When he’d gotten old enough to drive himself—and once Dad had started to slack off on commanding Creuch to monitor Ash every second he spent outside Arcadia’s walls, seeing as controlling the imp sapped a lot of Dad’s mana—Ash had wandered over to the College of Performing Arts one day after an hour or two at the library. Walked into the Wilson Music Hall like he belonged there; located an unoccupied practice room, sat down on the bench in front of the little Yamaha upright, and played “La campanella,” without missing a note.
A passing professor had knocked on the door, asked Ash who his teacher was. Ash had confessed he wasn’t a student. The professor had urged him to apply to the music performance program. Ash had feigned interest—walked away feeling strangely sad, like he’d just parted ways forever with an alternate version of himself bound for another, brighter life.
What Dad had never understood, would, could never understand, was that everything was connected. As above, so below—every educated mage in the West knew the saying by heart. By and large, they all put the emphasis on astrology: the notion that the stars in the heavens governed human fate on Earth below.

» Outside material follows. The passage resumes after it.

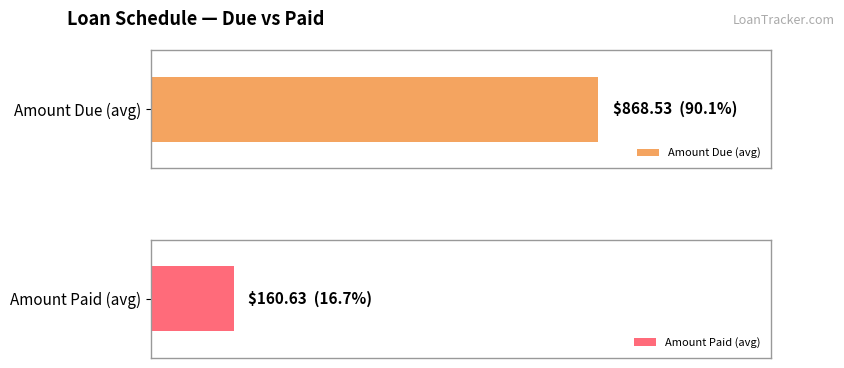

At 4, list the series in order from largest to smallest.

Due, Paid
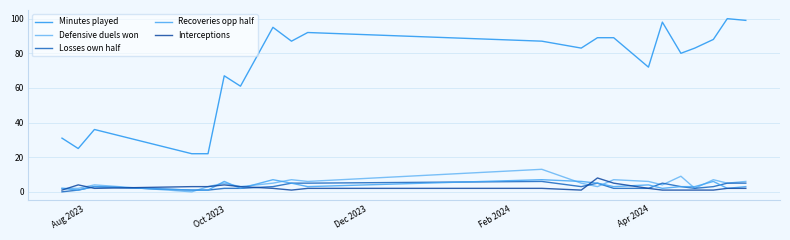

What is the label of the 4th point from the left?

Feb 2024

It had always struck Ash that the true meaning of the phrase, its full scope, was lost on most.
It wasn’t earth and sky alone.
Everything was connected.
Ash’s study of mundane science had reaffirmed what he’d always known by way of some visceral awareness: that things weren’t things at all. Not on a subatomic level.
They were vibrations.
And vibrations—like those of the strings of a piano—were music.
Music was literally the thing the universe was made of.